Over the past couple of months, CorkSport noticed that a handful of people — including a few guys here in the Washington and Oregon area — are doing engine builds over the winter. It’s very exciting to see more people raising their power goals and pushing the limits of the platform. As I continue to follow certain engine builds, I noticed that the question of a proper break in procedure always comes up.
We can all agree that making sure the rings fully seat themselves is the most important thing in the life of the piston, but everyone has a specific way of breaking in a newly built engine. Still, you may be looking for some guidance. Here at CorkSport, thanks to Master Mechanic and Technical Advisor Vincent Melon, we use a specific break in procedure we thought we’d share.
Life comes at you fast
Four months ago, I blew a quarter-sized hole in the notorious piston three that forced my hand — it was time to get a built bottom end. I learned a lot during this build process and, most importantly, learned what a proper break in procedure looks like. I wanted to make sure to list out the steps Vincent and I took to guarantee the engine would be solid when fully broken in so that we could help folks like you who might go through the same process.
Oil tips for breaking in your engine build
In our opinion, one of the most crucial parts of the break in process is choosing the correct oil to break in your new build. For people who aren’t sure which oil to go with, here’s what we recommend you run: Driven BR30.
Vincent has done a lot of research on this specific type of break in oil and swears by it. This oil will end up costing you around $10 a quart, and you’ll need around twenty quarts by the time the break in procedure is all said and done.
Burning the midnight oil
Once you have the oil you need, new plugs, and the engine put back together, it’s time for the crucial first startup.
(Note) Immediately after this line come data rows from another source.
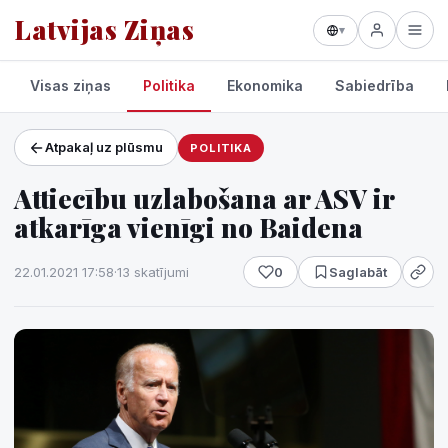
Latvijas Ziņas
▾
Visas ziņas
Politika
Ekonomika
Sabiedrība
Atpakaļ uz plūsmu
POLITIKA
Projekti un pakalpojumi
Attiecību uzlabošana ar ASV ir
Laikapstākļi
atkarīga vienīgi no Baidena
22.01.2021 17:58
·
13 skatījumi
0
Saglabāt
When you first start the car again, you will want to rev the car throughout the rpm range for about 15–20 minutes to get your coolant system and oil hot. This first step will work out any air bubbles in your cooling system. It will also keep any extra metal bits in the engine fully suspended in really hot oil. Once you’ve kept the rpms consistent for about 20 minutes, it’s time to change the oil. The next few steps are super easy to follow:
- Change the oil again at 400 miles.
- Change the oil again at 800 miles.
- Change the oil again at 1000 miles.
Make sure when changing your oil at these increments, you keep a close eye on what the oil looks like. If you do not see metal bits in the oil you are changing, you’re fine. If you do notice a continued amount of metal in the oil, make sure everything is running and machined properly.
During the first 2000 miles, keep your rpms above 3000 and avoid cruising at any certain speed or rpm for long periods of time. The most crucial part of this process is making sure to change gears a lot. You can get into boost, but we recommend that you give the engine about 1000 miles before you really start romping on it. Once you have reached your 2500-mile mark, you’re good to drive it any way you like, and you can go back to using whatever type oil you want.